- What to produce -
Whenever a line in this data holds the word "조정하려면", report that line in full.

- Records -
□ □ □

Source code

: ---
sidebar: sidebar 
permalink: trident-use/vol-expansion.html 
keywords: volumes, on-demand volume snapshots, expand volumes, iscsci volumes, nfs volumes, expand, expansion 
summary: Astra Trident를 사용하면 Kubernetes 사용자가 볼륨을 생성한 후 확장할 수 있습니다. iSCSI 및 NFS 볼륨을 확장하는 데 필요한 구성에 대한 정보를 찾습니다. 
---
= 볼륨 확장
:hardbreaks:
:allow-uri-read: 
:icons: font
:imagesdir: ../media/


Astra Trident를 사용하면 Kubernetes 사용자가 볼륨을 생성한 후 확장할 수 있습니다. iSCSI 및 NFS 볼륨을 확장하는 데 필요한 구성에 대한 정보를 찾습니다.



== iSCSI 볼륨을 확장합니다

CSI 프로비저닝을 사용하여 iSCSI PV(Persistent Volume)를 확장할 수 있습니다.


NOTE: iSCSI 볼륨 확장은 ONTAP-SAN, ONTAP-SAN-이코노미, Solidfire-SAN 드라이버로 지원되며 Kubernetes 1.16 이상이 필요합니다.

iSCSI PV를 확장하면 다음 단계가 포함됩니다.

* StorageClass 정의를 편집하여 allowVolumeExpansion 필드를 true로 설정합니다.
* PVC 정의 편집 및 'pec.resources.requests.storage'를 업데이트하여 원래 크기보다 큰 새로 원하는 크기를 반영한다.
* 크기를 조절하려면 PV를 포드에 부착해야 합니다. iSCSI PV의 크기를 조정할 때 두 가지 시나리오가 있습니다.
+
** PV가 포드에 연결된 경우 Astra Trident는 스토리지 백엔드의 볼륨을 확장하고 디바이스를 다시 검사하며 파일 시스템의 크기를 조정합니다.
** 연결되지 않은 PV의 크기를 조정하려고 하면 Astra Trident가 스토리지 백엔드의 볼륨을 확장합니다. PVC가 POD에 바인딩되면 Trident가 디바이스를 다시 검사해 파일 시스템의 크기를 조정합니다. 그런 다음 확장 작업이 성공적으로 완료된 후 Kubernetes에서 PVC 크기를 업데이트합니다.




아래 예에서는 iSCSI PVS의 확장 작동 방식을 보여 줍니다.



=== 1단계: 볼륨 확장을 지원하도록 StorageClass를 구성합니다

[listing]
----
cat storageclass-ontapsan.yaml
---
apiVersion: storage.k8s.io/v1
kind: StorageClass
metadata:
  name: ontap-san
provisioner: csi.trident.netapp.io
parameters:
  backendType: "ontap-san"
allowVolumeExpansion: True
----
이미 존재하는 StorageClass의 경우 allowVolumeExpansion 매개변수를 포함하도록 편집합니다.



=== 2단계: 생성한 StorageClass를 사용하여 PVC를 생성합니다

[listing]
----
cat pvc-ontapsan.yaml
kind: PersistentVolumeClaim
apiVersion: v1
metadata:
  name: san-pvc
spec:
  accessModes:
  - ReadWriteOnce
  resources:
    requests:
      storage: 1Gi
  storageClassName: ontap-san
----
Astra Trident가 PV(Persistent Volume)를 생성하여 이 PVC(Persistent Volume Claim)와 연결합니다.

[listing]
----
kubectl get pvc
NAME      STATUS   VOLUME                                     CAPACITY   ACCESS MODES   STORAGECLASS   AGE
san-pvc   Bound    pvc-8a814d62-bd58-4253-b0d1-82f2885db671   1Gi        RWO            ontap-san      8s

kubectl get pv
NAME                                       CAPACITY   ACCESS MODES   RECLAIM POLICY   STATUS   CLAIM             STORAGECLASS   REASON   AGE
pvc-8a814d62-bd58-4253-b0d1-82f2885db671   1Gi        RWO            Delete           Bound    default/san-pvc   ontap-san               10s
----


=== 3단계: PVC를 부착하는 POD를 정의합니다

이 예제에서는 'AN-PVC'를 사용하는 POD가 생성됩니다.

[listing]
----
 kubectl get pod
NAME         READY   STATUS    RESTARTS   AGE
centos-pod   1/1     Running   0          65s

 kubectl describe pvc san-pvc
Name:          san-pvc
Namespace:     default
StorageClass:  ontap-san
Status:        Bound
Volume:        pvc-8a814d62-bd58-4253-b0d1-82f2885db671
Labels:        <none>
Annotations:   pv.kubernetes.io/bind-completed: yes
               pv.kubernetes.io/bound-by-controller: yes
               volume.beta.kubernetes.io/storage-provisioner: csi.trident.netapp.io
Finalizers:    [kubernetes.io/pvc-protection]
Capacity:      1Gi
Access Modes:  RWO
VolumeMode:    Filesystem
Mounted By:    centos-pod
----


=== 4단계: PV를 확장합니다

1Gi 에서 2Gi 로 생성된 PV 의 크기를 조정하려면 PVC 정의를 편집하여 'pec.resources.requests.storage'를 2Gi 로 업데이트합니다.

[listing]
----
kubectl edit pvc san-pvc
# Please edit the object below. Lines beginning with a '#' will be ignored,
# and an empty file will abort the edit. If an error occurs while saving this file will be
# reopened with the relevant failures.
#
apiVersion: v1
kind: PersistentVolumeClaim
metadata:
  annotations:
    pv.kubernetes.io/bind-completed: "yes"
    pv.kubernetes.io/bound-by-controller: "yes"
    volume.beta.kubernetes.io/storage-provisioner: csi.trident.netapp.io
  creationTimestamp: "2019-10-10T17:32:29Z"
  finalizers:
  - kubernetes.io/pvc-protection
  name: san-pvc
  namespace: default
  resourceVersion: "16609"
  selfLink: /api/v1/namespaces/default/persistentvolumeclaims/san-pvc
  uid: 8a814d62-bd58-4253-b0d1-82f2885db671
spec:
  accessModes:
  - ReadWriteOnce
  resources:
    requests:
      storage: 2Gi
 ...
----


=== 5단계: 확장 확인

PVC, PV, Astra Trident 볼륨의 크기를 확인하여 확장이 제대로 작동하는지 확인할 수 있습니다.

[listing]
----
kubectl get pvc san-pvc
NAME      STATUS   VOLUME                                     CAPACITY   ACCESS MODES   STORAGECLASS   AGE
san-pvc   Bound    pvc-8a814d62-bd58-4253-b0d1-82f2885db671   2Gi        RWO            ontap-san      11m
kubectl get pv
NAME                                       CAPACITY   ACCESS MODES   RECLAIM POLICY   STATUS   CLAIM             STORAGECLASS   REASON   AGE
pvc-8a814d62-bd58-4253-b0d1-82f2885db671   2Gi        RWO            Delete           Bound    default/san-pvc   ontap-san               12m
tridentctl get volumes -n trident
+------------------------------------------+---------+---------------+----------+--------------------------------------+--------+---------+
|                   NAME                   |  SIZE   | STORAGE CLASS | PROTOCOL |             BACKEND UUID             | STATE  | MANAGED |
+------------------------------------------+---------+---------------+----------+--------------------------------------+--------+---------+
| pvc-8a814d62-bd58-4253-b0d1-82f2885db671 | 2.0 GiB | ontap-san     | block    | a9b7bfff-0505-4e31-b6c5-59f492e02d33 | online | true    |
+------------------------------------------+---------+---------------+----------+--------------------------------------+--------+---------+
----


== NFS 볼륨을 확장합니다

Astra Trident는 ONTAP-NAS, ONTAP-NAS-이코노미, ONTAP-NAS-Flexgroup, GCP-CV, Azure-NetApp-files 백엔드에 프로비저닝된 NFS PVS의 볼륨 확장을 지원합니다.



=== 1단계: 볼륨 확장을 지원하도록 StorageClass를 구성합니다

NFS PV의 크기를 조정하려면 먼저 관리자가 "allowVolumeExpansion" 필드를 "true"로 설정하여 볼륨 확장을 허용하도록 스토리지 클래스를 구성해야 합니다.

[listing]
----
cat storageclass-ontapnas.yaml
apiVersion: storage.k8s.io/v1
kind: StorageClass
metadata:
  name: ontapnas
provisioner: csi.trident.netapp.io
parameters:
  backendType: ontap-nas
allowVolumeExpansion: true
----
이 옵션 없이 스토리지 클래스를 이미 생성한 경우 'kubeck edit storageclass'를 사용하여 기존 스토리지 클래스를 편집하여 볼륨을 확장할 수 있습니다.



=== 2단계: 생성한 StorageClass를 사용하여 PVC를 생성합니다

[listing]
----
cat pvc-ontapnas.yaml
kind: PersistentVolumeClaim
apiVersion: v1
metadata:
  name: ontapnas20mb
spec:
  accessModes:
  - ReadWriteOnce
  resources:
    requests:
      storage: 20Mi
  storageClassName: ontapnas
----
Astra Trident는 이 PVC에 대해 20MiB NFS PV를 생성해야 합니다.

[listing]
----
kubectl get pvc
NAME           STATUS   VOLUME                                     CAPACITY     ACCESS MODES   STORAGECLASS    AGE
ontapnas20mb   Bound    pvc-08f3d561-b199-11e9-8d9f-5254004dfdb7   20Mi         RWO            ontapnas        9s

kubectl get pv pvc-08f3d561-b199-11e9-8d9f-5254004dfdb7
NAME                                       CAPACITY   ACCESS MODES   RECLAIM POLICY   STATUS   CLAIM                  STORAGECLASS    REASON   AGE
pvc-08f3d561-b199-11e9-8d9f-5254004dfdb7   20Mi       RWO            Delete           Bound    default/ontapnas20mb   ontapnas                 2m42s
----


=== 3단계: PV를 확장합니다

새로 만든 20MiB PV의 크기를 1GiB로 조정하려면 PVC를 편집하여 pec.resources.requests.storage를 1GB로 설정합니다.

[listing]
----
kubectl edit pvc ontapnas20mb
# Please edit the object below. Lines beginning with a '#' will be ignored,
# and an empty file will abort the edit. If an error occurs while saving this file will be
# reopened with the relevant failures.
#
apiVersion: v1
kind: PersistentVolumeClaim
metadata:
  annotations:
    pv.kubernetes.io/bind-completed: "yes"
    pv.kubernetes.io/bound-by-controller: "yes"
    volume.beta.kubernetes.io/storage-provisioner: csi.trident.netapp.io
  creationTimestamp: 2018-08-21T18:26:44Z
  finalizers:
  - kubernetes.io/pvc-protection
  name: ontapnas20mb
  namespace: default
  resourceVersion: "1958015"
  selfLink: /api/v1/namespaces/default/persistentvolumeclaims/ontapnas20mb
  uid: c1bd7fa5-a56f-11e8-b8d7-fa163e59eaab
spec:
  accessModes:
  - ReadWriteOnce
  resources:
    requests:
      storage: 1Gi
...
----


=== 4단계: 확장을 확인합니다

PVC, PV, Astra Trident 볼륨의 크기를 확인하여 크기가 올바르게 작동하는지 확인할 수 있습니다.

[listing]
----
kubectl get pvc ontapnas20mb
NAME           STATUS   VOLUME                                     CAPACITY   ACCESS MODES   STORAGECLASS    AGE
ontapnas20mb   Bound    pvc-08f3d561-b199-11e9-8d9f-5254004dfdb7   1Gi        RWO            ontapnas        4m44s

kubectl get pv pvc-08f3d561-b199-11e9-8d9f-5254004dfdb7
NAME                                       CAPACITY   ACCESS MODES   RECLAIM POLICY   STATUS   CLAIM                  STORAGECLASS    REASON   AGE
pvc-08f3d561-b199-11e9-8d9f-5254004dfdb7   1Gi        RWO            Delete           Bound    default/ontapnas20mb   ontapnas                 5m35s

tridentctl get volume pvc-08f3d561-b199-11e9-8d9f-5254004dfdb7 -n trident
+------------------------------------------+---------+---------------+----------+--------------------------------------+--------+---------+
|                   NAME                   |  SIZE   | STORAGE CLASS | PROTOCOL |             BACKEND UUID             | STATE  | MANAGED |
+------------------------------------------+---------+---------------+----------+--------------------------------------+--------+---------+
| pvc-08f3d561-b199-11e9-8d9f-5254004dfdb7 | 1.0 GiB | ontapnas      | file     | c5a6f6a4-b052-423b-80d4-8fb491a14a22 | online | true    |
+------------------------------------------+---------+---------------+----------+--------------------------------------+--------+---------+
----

□ □ □

- Exercise response -
1Gi 에서 2Gi 로 생성된 PV 의 크기를 조정하려면 PVC 정의를 편집하여 'pec.resources.requests.storage'를 2Gi 로 업데이트합니다.
NFS PV의 크기를 조정하려면 먼저 관리자가 "allowVolumeExpansion" 필드를 "true"로 설정하여 볼륨 확장을 허용하도록 스토리지 클래스를 구성해야 합니다.
새로 만든 20MiB PV의 크기를 1GiB로 조정하려면 PVC를 편집하여 pec.resources.requests.storage를 1GB로 설정합니다.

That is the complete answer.